Their trip was meant to last six months but ended up being nearly two years. They dipped into their savings to fund some parts of their trip but not excessively. “I think you have to plan financially how you’re going to afford such a trip, and we were just lucky we had jobs that paid fairly well,” she says.

Shorter breaks can be a better fit for some.

Holly Bull of the Center for Interim Programs, a gap year consultancy, connects grey gappers in the US with programmes lasting from a few weeks to a few months. She prefers to use the phrase “gap time” – it more accurately describes what her older clients are doing. These short gap stints appeal to her clientele in their 50s and 60s, she says. Some may have a spouse who hasn’t retired or maybe they can’t afford to take a big stretch of time. Few take a full year and some space out gap experiences, choosing to do one a year.

Slices of gap time allow people to try out different activities to see whether they want to pursue them in retirement

One advantage, Bull says, is that slices of gap time allow people to try out different activities to see whether they want to pursue them in retirement. “[Short gap stints] are a great way to make that transition – it can give people a stepping stone towards finding something that really lights them up,” she says.

Bull worked with Mark Schmitt, 56, when he decided to take eight months off. A married father of three employed by a global business, he’d been working since the age of 22. But his youngest daughter had just finished university, he’d come off five profitable-but-tough years at work and his father had died. “I needed a break and the timing was good,” he says.

Since his break began in March he’s hiked in the Pacific Northwest, visited Germany and Tanzania, volunteered at a Scottish castle and rock-climbed with an Outward Bound group. After Hurricane Florence hit the Carolinas, Schmitt also spent two weeks as a Red Cross volunteer, in a group comprising 80% retirees. He met a former bank CEO who combined volunteering with giving boat tours on the Mississippi and a retired admiral who did several volunteer deployments a year. “It gave me an opportunity to see what was being done – a bit of out-of-the-box thinking on what you do with a purposeful life,” he says.

The other side of the gap

Post-gap, Schmitt plans to return to work, though likely in a less intense role. He says the time off has helped him “think more broadly”. One big priority of his gap stint, says Schmitt, was to spend time with family and friends. But the other was to “really give me ideas for how I might live my next 30 years”. 
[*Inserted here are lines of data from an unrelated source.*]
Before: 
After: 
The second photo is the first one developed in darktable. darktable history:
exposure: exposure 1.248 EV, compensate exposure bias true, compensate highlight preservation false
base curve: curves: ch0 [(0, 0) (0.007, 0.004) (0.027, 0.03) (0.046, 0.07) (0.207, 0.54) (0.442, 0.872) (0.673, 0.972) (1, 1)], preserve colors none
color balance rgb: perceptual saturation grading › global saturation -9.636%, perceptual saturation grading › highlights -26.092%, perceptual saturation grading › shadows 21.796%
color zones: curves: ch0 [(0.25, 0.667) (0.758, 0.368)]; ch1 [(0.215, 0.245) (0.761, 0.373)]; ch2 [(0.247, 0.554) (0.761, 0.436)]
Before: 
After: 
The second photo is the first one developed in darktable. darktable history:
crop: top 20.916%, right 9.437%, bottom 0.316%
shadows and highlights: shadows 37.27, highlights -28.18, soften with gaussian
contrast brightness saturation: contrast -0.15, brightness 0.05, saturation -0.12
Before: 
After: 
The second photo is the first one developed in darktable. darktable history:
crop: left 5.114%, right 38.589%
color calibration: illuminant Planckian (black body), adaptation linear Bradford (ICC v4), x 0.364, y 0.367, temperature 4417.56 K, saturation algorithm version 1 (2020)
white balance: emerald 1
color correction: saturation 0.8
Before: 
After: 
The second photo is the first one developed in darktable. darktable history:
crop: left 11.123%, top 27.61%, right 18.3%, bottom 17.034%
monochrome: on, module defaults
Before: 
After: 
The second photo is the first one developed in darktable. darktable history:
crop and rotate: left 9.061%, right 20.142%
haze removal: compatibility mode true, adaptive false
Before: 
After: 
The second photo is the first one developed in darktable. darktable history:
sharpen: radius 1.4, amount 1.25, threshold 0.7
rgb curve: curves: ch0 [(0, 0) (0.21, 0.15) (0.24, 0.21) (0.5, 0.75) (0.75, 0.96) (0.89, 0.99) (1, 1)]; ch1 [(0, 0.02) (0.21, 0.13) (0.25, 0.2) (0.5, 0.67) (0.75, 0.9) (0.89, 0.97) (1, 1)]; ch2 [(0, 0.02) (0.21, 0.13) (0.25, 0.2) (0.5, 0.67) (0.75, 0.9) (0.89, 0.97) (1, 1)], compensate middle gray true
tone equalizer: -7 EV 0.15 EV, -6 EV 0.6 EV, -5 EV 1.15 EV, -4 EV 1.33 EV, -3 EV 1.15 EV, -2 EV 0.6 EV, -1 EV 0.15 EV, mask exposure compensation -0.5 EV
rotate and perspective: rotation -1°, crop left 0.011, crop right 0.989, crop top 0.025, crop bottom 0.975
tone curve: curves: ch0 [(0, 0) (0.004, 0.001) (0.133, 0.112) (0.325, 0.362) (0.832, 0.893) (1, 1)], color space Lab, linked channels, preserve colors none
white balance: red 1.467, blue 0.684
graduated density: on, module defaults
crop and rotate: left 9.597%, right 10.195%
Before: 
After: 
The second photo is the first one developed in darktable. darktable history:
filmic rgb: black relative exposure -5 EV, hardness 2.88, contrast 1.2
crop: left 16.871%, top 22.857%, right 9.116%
Herrmann wants to let older people know they have options beyond cruise ships and package holidays

Herrmann, the Australian who travelled the world, developed a new passion during his gap year, starting with a blog about his travels. The blog turned into a book, My Senior Gap Year, published earlier this year.

He’s also working on an online service that will advise people who want to “live like a local”, as he did in Valencia, as well as include general information about independent travel for seniors. While it’s in the early stages, he believes there is demand and wants to let older people know they have options beyond cruise ships and package holidays, and to help address concerns they might have about choosing a gap year.

“I had all these fears, almost 100 reasons why I shouldn’t do a gap year. ‘I’m too old, I’m travelling alone.’ But this time the gut feeling just said, ‘Shut up, get on and go’.”